The US Computer Emergency Response Team (CERT) has issued advisory ICSA-16-161-02, which is warning of “weakly protected” credentials in Siemens SIMATIC WinCC flexible industrial control system.
Due to this weak protection, any data it sends over the network could be listened to and decrypted.
According to CERT, Gleb Gritsai and Roman Ilin from Positive Technologies reported this issue directly to Siemens, and fortunately Siemens has already produced an update to mitigate this vulnerability.
The advisory reads, “Attackers capturing network traffic of the remote management module could possibly reconstruct user credentials.The remote management module of SIMATIC WinCC flexible panels and SIMATIC WinCC flexible runtime transmits weakly protected credentials over the network. Attackers capturing network traffic of the remote management module could possibly reconstruct the credentials.”
CERT have said that Impact to individual organisations depends on many factors that are unique to each organisation.
However it advised that companies should protect network access to devices running SIMATIC WinCC flexible with appropriate mechanisms, and configure the environment according to Siemens operational guidelines in order to run the devices in a protected IT environment.

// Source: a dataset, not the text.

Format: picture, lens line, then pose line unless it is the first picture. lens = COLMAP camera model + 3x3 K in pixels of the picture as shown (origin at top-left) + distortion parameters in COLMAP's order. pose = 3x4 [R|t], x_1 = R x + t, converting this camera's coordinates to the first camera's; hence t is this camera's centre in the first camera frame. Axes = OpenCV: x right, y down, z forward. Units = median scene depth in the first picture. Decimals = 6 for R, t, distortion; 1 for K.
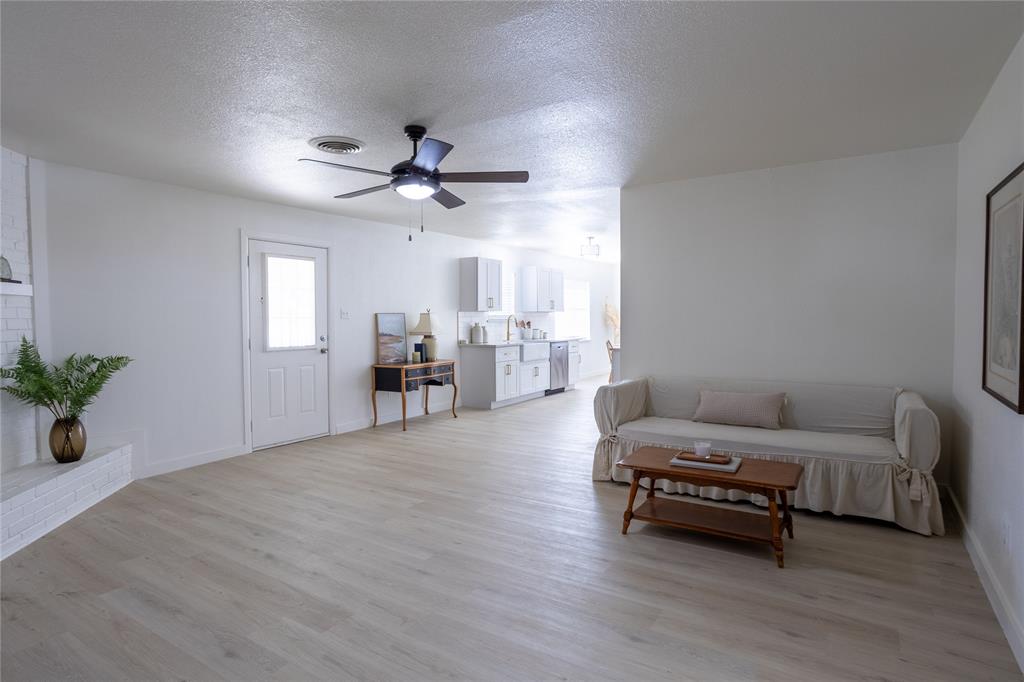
lens RADIAL K [[548.1, 0, 520.1], [0, 548.1, 343.0], [0, 0, 1]] dist [-0.040944, 0.017847]
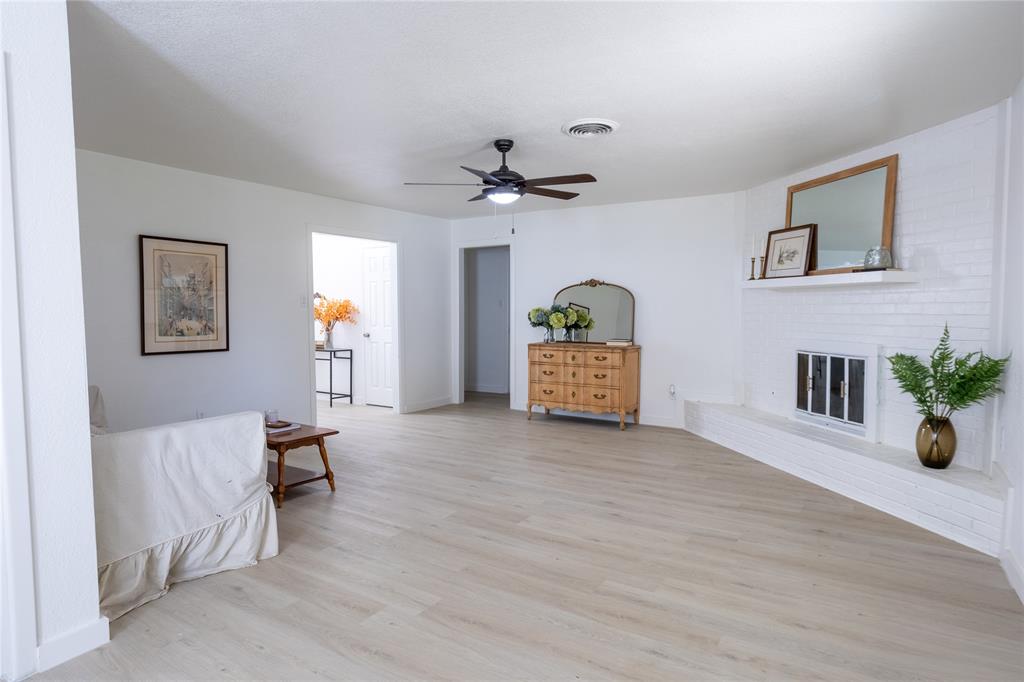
lens RADIAL K [[585.0, 0, 513.8], [0, 585.0, 340.1], [0, 0, 1]] dist [-0.030956, 0.017752]
pose [[-0.999917, 0.012813, 0.001095, -0.125028], [0.012858, 0.994678, 0.102229, -0.060548], [0.000221, 0.102235, -0.994760, 1.336539]]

Other defensive measures advised by CERT to minimise the risk of exploitation of these vulnerabilities include:
● Minimise network exposure for all control system devices and/or systems, and ensure that they are not accessible from the Internet.
● Locate control system networks and remote devices behind firewalls, and isolate them from the business network.
● When remote access is required, use secure methods, such as Virtual Private Networks (VPNs), recognising that VPNs may have vulnerabilities and should be updated to the most current version available. Also recognise that VPN is only as secure as the connected devices.
Additional mitigation guidance and recommended practices are publicly available in the ICS‑CERT Technical Information Paper, ICS-TIP-12-146-01B--Targeted Cyber Intrusion Detection and Mitigation Strategies, available for download from the ICS-CERT web site (http://ics-cert.us-cert.gov/).
CERT says organisations observing any suspected malicious activity should follow their established internal procedures and report their findings to ICS-CERT for tracking and correlation against other incidents.
David Emm, principal security researcher at Kaspersky Lab told SCMagazineUK.com that, "It's not the first time vulnerabilities have been found in this system: Stuxnet targeted Siemens SIMATIC WinCC. There is no such thing as 'bullet-proof' software, so there's always a risk of vulnerabilities being found. However, because this operating system is designed specifically for ICS, the potential impact of any vulnerability can be huge.
Emm explained that, "For this reason, it's vital that companies apply security updates, to reduce their attack surface. On top of this, they need to control the flow of data to and from critical systems. This is not simply a technology issue, but involves an ongoing security processes that include technology, processes and people.
Marta Janus, Security Researcher at Kaspersky Lab told SC that, "The remote management module of WinCC doesn't properly encrypt the credentials while transmitting them over the network, therefore the attacker who already has an access to the company's network can intercept the traffic, extract the sloppily encrypted credentials and try to reconstruct them back to the clear text. Since there are no technical details on the flawed encryption routine itself, it's hard to say how easy it would be to crack/decrypt the passwords. But it seems that for someone with adequate knowledge it would be certainly possible."